Dependent Variable: y : Type III SS
### The table of coefficient estimates, standard errors and t-ratios
with p-values is produced by either PROC REG or PROC GLM.
Standard
Parameter Estimate Error t Value Pr > |t|
Intercept 3.1139 0.10385 29.99 <.0001
x 1.5485 0.27164 5.70 <.0001
w -0.0815 0.17448 -0.47 0.6406
xsq -0.8639 0.11220 -7.70 <.0001
XW -0.0055 0.49145 -0.01 0.9911
XSQW 1.5887 0.24214 6.56 <.0001
### Here we can see that x, xsq, and xsqw in the final model including
all terms are super-significant, but that W and XW are not
significant at all: we know this to be true from the simulation
code.
### The Type III ANOVA table (produced by PROC GLM) gives information
essentially like that of the standardized coefficient estimators,
which tell whether a specific coefficient is significantly
different from 0 when all other terms have already been entered
into the model. Indeed, the F Value column is exactly equal to
the square of the t-value column from the previous table of
standardized coefficient estimators, so it is not surprising that
the corresponding p-values are exactly equal.

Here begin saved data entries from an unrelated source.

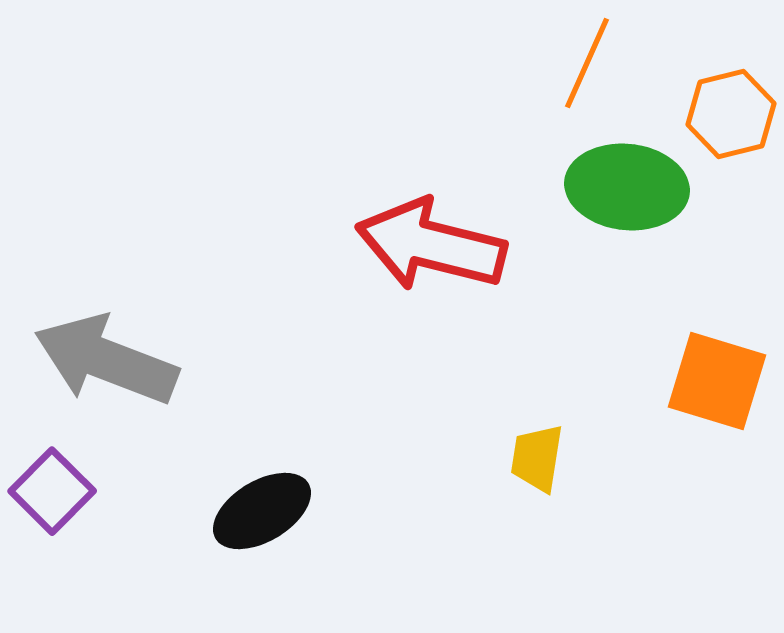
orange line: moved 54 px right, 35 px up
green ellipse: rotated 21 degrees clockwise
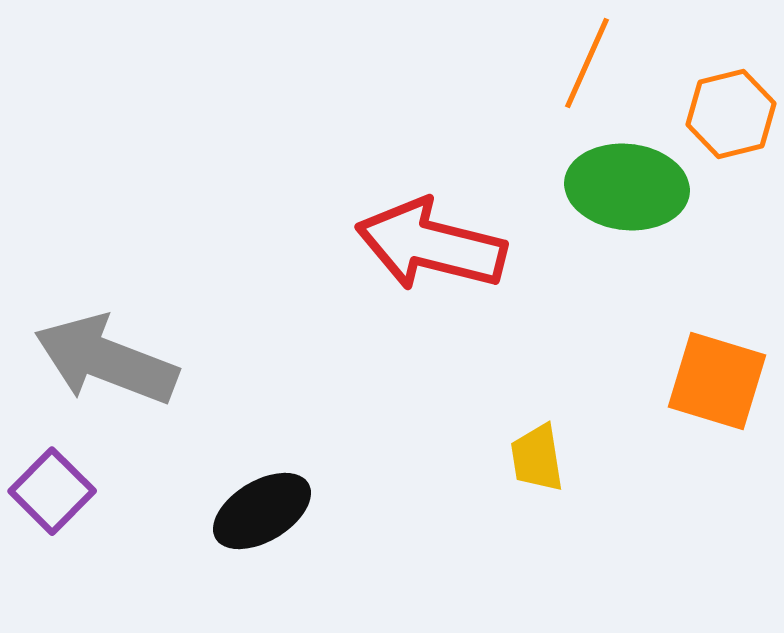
yellow trapezoid: rotated 18 degrees counterclockwise
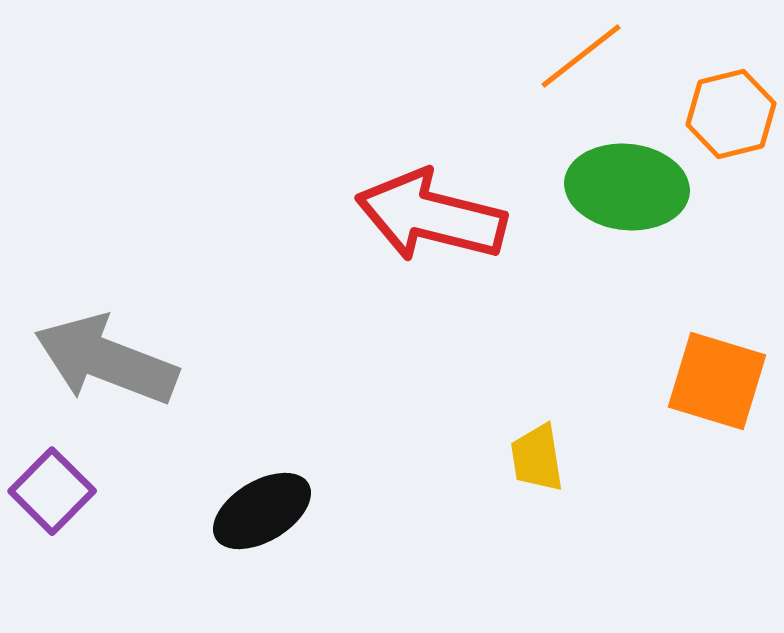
orange line: moved 6 px left, 7 px up; rotated 28 degrees clockwise
red arrow: moved 29 px up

Source DF Type III SS Mean Square F Value Pr > F
x 1 45.85473 45.85473 32.50 <.0001
w 1 0.30788 0.30788 0.22 0.6406
xsq 1 83.65504 83.65504 59.28 <.0001
XW 1 0.00017 0.00017 0.00 0.9911
XSQW 1 60.75024 60.75024 43.05 <.0001
### This log shows that we want to look both for individual
### coefficients being significant in the final model, but
### also whether variables IN THE ORDER ENTERED contributed
### to a noticeable reduction in RSS.
## Generally we will not include a higher-order term unless the
lower-order terms made of the same ingredients are also included,
but as you can see here that may result in some terms iwht
negligible coefficients being kept !!